Early Canadian Guides

 



I stumbled upon this large, framed photo on the wall of the New Brunswick Marysville Place government building, when I was there in the fall doing risk management workshops with tourism operators there. A small caption lists 1862, the earliest specific evidence I’ve found yet of Canada’s early guiding industry.

George Taylor was an outdoor photographer in the earliest days of cameras, in an era when cameras were big and exposure times long (think a big wooden box on a stand, with a black curtain draped over the photographer). Taylor traveled the province and created some of Canada’s first images of the wilderness, and by default wilderness guides (these photos posted here are his).

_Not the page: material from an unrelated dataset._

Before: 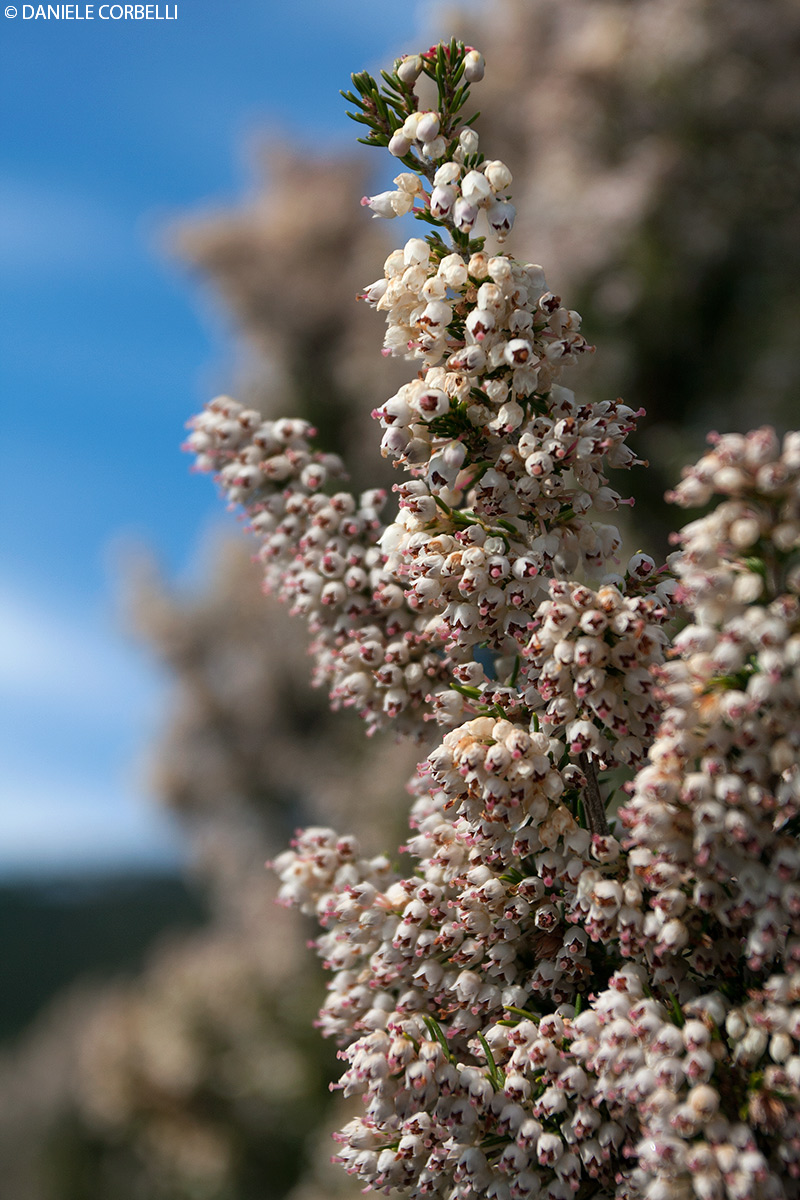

Some online searching indicates the guide is likely Gabriel Acquin, a Maliseet from what is now the Fredericton area, having been displaced like most of the Indigenous population in those days. Guiding was perhaps forced adaptation to colonial pressures, and he made the most of it. As a hunting and fishing guide first taking out British military officers stationed in Fredericton, his woodsman skills earned him fame and a client list including the visiting Prince of Wales.

Acquin mentored a young Henry Braithwaite, New Brunswick’s first nonnative guide and outfitter who went on to further fame as the guide-of-the-day, and an initial signatory to the 1899 guides association that still exists today.